**Your objective:** In the listing that follows, how many lines contain the string "ensures"? Provide only the number.
=== Begin Enclosure ===
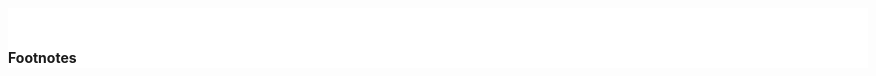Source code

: <br>

#### Footnotes

[^1]: Perez‐Lamarque, B., Selosse, M., Öpik, M., Morlon, H., & Martos, F. (2020). Cheating in arbuscular mycorrhizal mutualism: a network and phylogenetic analysis of mycoheterotrophy. New Phytologist. <https://doi.org/10.1111/nph.16474>
[^2]: Larson, J. E., Anacker, B. L., Wanous, S., & Funk, J. L. (2020). Ecological strategies begin at germination: Traits, plasticity and survival in the first 4 days of plant life. Functional Ecology. <https://doi.org/10.1111/1365-2435.13543>
[^3]: Rodrigues, B. N., & Boscolo, D. (2020). Do bipartite binary antagonistic and mutualistic networks have different responses to the taxonomic resolution of nodes? Ecological Entomology. <https://doi.org/10.1111/een.12844>
[^4]: Manel, S., Guerin, P.-E., Mouillot, D., Blanchet, S., Velez, L., Albouy, C., & Pellissier, L. (2020). Global determinants of freshwater and marine fish genetic diversity. Nature Communications, 11(1). <https://doi.org/10.1038/s41467-020-14409-7>
[^5]: Thompson, K. A. (2020). Experimental hybridization studies suggest that pleiotropic alleles commonly underlie adaptive divergence between natural populations. The American Naturalist. <https://doi.org/10.1086/708722>
[^6]: Gent, D. H., Claassen, B. J., Gadoury, D. M., Grünwald, N. J., Knaus, B. J., Radišek, S., … Wolfenbarger, S. N. (2020). Population Diversity and Structure of Podosphaera macularis in the Pacific Northwestern United States and Other Populations. Phytopathology, PHYTO–12–19–044. <https://doi.org/10.1094/phyto-12-19-0448-r>
[^7]: Bagheri, H. 2019. Domain-specific language and infrastructure for genomics. Graduate Theses and Dissertations. 17641. <https://lib.dr.iastate.edu/etd/17641>
[^8]: Heisel, S. E. (2019). Ecological, Genomic, and Social Factors Impacting Wildlife Conservation (Doctoral dissertation, University of Georgia). <https://search.proquest.com/docview/2357432037>
[^9]: Hannah, L., Roehrdanz, P. R., Marquet, P. A., Enquist, B. J., Midgley, G., Foden, W., … Svenning, J. (2020). 30% land conservation and climate action reduces tropical extinction risk by more than 50%. Ecography. <https://doi.org/10.1111/ecog.05166>
[^10]: Ryt-Hansen, P., Pedersen, A. G., Larsen, I., Kristensen, C. S., Krog, J. S., Wacheck, S., & Larsen, L. E. (2020). Substantial Antigenic Drift in the Hemagglutinin Protein of Swine Influenza A Viruses. Viruses, 12(2), 248. <https://doi.org/10.3390/v12020248>
[^11]: Armitage, D. W., & Jones, S. E. (2020). Barriers to coexistence limit the poleward range of a globally-distributed plant. <https://doi.org/10.1101/2020.02.24.946574>
[^12]: Hamid M., Khuroo A.A., Ahmad R., Rasheed S., Malik A.H., Dar G.H. (2020) Threatened Flora of Jammu and Kashmir State. In:Dar G., Khuroo A. (eds) Biodiversity of the Himalaya:Jammu and Kashmir State. Topics in Biodiversity and Conservation, vol 18. Springer, Singapore <https://doi.org/10.1007/978-981-32-9174-4_37>
[^13]: Kaczvinsky, C., & Hardy, N. B. (2020). Do major host shifts spark diversification in butterflies? Ecology and Evolution, 10(8), 3636–3646. <https://doi.org/10.1002/ece3.6116>
[^14]: Zizka, A., Carvalho‐Sobrinho, J. G., Pennington, R. T., Queiroz, L. P., Alcantara, S., Baum, D. A., … Antonelli, A. (2020). Transitions between biomes are common and directional in Bombacoideae (Malvaceae). Journal of Biogeography. <https://doi.org/10.1111/jbi.13815>
[^15]: Jung, E.-Y., Gaviria, J., Sun, S., & Engelbrecht, B. M. J. (2020). Comparative drought resistance of temperate grassland species: testing performance trade-offs and the relation to distribution. Oecologia, 192(4), 1023–1036. <https://doi.org/10.1007/s00442-020-04625-9>
[^16]: Howard, C. C., & Cellinese, N. (2020). Tunicate bulb size variation in monocots explained by temperature and phenology. Ecology and Evolution, 10(5), 2299–2309. <https://doi.org/10.1002/ece3.5996>
[^17]: Du, C., Chen, J., Jiang, L., & Qiao, G. (2020). High correlation of species diversity patterns between specialist herbivorous insects and their specific hosts. Journal of Biogeography. <https://doi.org/10.1111/jbi.13816>
[^18]: Long, J. D., & Turner, D. (2020). Applied R in the Classroom. Australian Economic Review, 53(1), 139–157. <https://doi.org/10.1111/1467-8462.12362>
[^19]: Reyes, J. A., & Lira-Noriega, A. (2020). Current and future global potential distribution of the fruit fly Drosophila suzukii (Diptera: Drosophilidae). The Canadian Entomologist, 1–13. <https://doi.org/10.4039/tce.2020.3>
[^20]: Lara-Lizardi, F., Hoyos-Padilla, M., Hearn, A., Klimley, A. P., Galván-Magaña, F., Arauz, R., … Ketchum, J. T. (2020). Shark movements in the Revillagigedo Archipelago and connectivity with the Eastern Tropical Pacific. <https://doi.org/10.1101/2020.03.02.972844>
[^21]: Cichosz, P. (2020). Unsupervised modeling anomaly detection in discussion forums posts using global vectors for text representation. Natural Language Engineering, 1–28. <https://doi.org/10.1017/s1351324920000066>
[^22]: Pietzke, M., Vazquez, A. 2020. Metabolite AutoPlotter–an application to automatically process and visualise metabolite data in the web-browser. <https://assets.researchsquare.com/files/6b8d169e-e621-4ebd-8c6e-ff607a788ebe/v1/Manuscript.pdf>
[^23]: Kusumoto, B., Costello, M. J., Kubota, Y., Shiono, T., Wei, C., Yasuhara, M., & Chao, A. (2020). Global distribution of coral diversity: Biodiversity knowledge gradients related to spatial resolution. Ecological Research, 35(2), 315–326. <https://doi.org/10.1111/1440-1703.12096>
[^24]: Potter, R. J. (2019). Machine learning for resource economics; a review of modern computational statistics with empirical applications in fisheries management (Master's thesis). <https://openaccess.nhh.no/nhh-xmlui/bitstream/handle/11250/2644607/masterthesis.pdf?sequence=1>

[^25]: Marshall, D. J., Pettersen, A. K., Bode, M., & White, C. R. (2020). Developmental cost theory predicts thermal environment and vulnerability to global warming. Nature Ecology & Evolution, 4(3), 406–411. <https://doi.org/10.1038/s41559-020-1114-9>
[^26]: Amiri Roudbar, M., Mohammadabadi, M. R., Ayatollahi Mehrgardi, A., Abdollahi-Arpanahi, R., Momen, M., Morota, G., … Rosa, G. J. M. (2020). Integration of single nucleotide variants and whole-genome DNA methylation profiles for classification of rheumatoid arthritis cases from controls. Heredity, 124(5), 658–674. <https://doi.org/10.1038/s41437-020-0301-4>
[RSelenium]: https://github.com/ropensci/RSelenium
[chromer]: https://github.com/ropensci/chromer
[qualtRics]: https://github.com/ropensci/qualtRics
[rsnps]: https://github.com/ropensci/rsnps
[rdpla]: https://github.com/ropensci/rdpla
[webchem]: https://github.com/ropensci/webchem
[stplanr]: https://github.com/ropensci/stplanr
[mregions]: https://github.com/ropensci/mregions
[rWBclimate]: https://github.com/ropensci/rWBclimate
[rinat]: https://github.com/ropensci/rinat
[rflybase]: https://github.com/ropensci/rflybase
[rotl]: https://github.com/ropensci/rotl
[brranching]: https://github.com/ropensci/brranching
[taxize]: https://github.com/ropensci/taxize
[rfishbase]: https://github.com/ropensci/rfishbase
[rentrez]: https://github.com/ropensci/rentrez
[biomartr]: https://github.com/ropensci/biomartr
[rgbif]: https://github.com/ropensci/rgbif
[CoordinateCleaner]: https://github.com/ropensci/CoordinateCleaner
[rredlist]: https://github.com/ropensci/rredlist
[skimr]: https://github.com/ropensci/skimr
[spocc]: https://github.com/ropensci/spocc
[osmdata]: https://github.com/ropensci/osmdata
[hunspell]: https://github.com/ropensci/hunspell
[writexl]: https://github.com/ropensci/writexl
[rsnps]: https://github.com/ropensci/rsnps
[treeio]: https://github.com/YuLab-SMU/treeio
[medrxivr]: https://github.com/mcguinlu/medrxivr
[coder]: https://github.com/eribul/coder
[rsvg]: https://github.com/jeroen/rsvg
[piggyback]: https://github.com/ropensci/piggyback
[tidyhydat]: https://github.com/ropensci/tidyhydat
[drake]: https://github.com/ropensci/drake
[bomrang]: https://github.com/ropensci/bomrang
[clifro]: https://github.com/ropensci/clifro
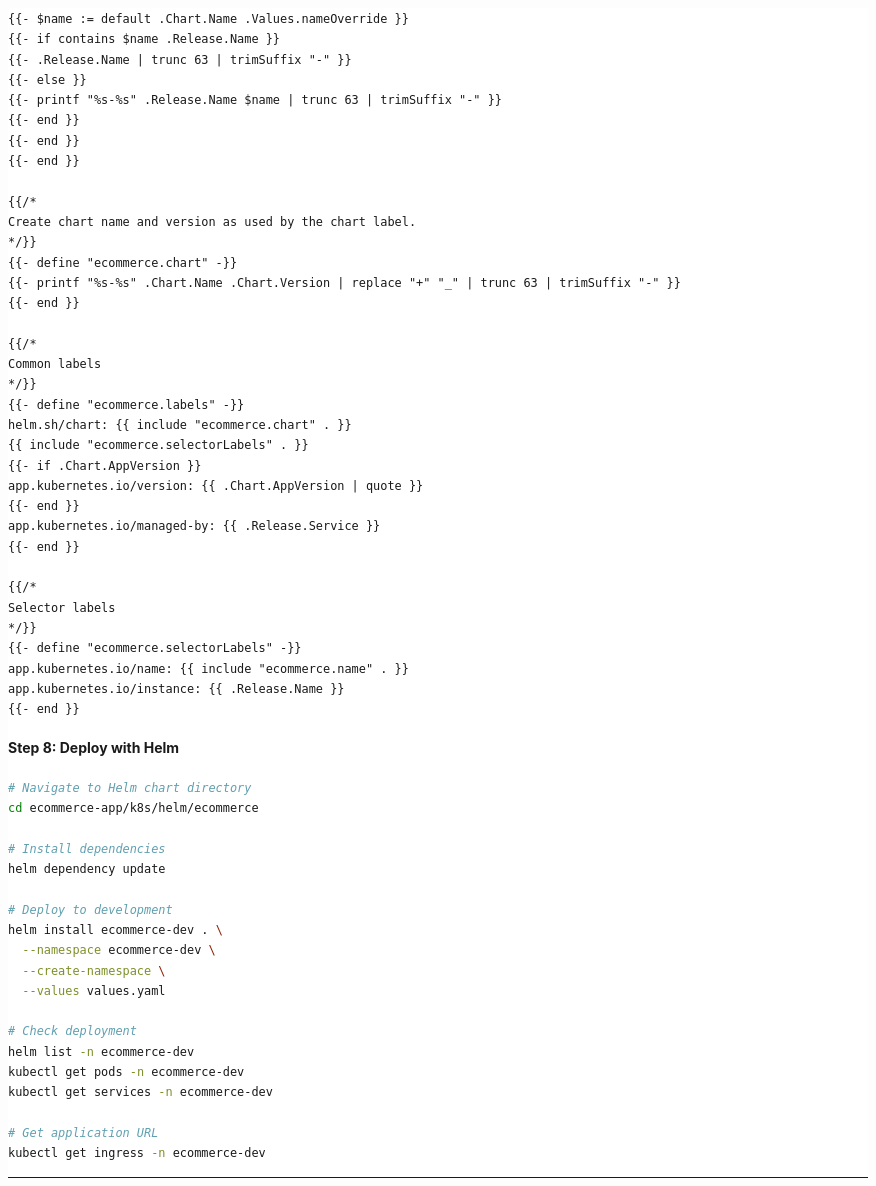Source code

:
 ```tpl
{{- $name := default .Chart.Name .Values.nameOverride }}
{{- if contains $name .Release.Name }}
{{- .Release.Name | trunc 63 | trimSuffix "-" }}
{{- else }}
{{- printf "%s-%s" .Release.Name $name | trunc 63 | trimSuffix "-" }}
{{- end }}
{{- end }}
{{- end }}

{{/*
Create chart name and version as used by the chart label.
*/}}
{{- define "ecommerce.chart" -}}
{{- printf "%s-%s" .Chart.Name .Chart.Version | replace "+" "_" | trunc 63 | trimSuffix "-" }}
{{- end }}

{{/*
Common labels
*/}}
{{- define "ecommerce.labels" -}}
helm.sh/chart: {{ include "ecommerce.chart" . }}
{{ include "ecommerce.selectorLabels" . }}
{{- if .Chart.AppVersion }}
app.kubernetes.io/version: {{ .Chart.AppVersion | quote }}
{{- end }}
app.kubernetes.io/managed-by: {{ .Release.Service }}
{{- end }}

{{/*
Selector labels
*/}}
{{- define "ecommerce.selectorLabels" -}}
app.kubernetes.io/name: {{ include "ecommerce.name" . }}
app.kubernetes.io/instance: {{ .Release.Name }}
{{- end }}
```

#### **Step 8: Deploy with Helm**
```bash
# Navigate to Helm chart directory
cd ecommerce-app/k8s/helm/ecommerce

# Install dependencies
helm dependency update

# Deploy to development
helm install ecommerce-dev . \
  --namespace ecommerce-dev \
  --create-namespace \
  --values values.yaml

# Check deployment
helm list -n ecommerce-dev
kubectl get pods -n ecommerce-dev
kubectl get services -n ecommerce-dev

# Get application URL
kubectl get ingress -n ecommerce-dev
```

---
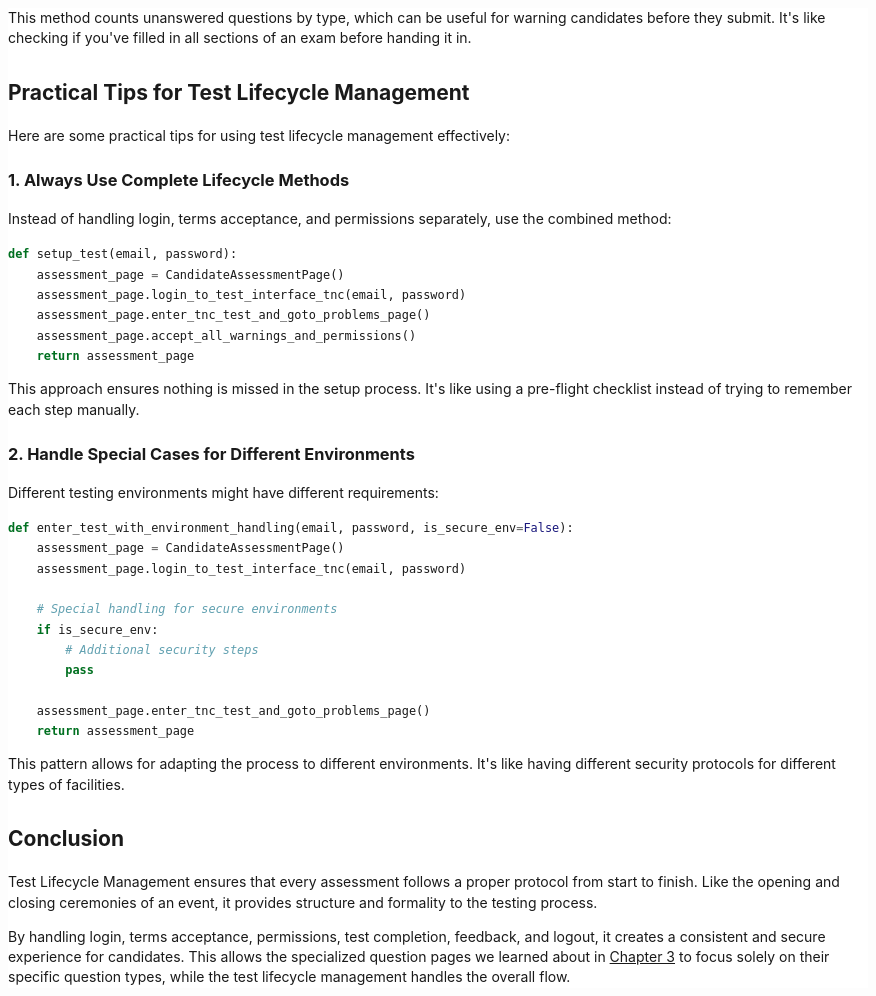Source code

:This method counts unanswered questions by type, which can be useful for warning candidates before they submit. It's like checking if you've filled in all sections of an exam before handing it in.

## Practical Tips for Test Lifecycle Management

Here are some practical tips for using test lifecycle management effectively:

### 1. Always Use Complete Lifecycle Methods

Instead of handling login, terms acceptance, and permissions separately, use the combined method:

```python
def setup_test(email, password):
    assessment_page = CandidateAssessmentPage()
    assessment_page.login_to_test_interface_tnc(email, password)
    assessment_page.enter_tnc_test_and_goto_problems_page()
    assessment_page.accept_all_warnings_and_permissions()
    return assessment_page
```

This approach ensures nothing is missed in the setup process. It's like using a pre-flight checklist instead of trying to remember each step manually.

### 2. Handle Special Cases for Different Environments

Different testing environments might have different requirements:

```python
def enter_test_with_environment_handling(email, password, is_secure_env=False):
    assessment_page = CandidateAssessmentPage()
    assessment_page.login_to_test_interface_tnc(email, password)
    
    # Special handling for secure environments
    if is_secure_env:
        # Additional security steps
        pass
        
    assessment_page.enter_tnc_test_and_goto_problems_page()
    return assessment_page
```

This pattern allows for adapting the process to different environments. It's like having different security protocols for different types of facilities.

## Conclusion

Test Lifecycle Management ensures that every assessment follows a proper protocol from start to finish. Like the opening and closing ceremonies of an event, it provides structure and formality to the testing process.

By handling login, terms acceptance, permissions, test completion, feedback, and logout, it creates a consistent and secure experience for candidates. This allows the specialized question pages we learned about in [Chapter 3](03_specialized_question_pages_.md) to focus solely on their specific question types, while the test lifecycle management handles the overall flow.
=== End Enclosure ===
**Response box:** 2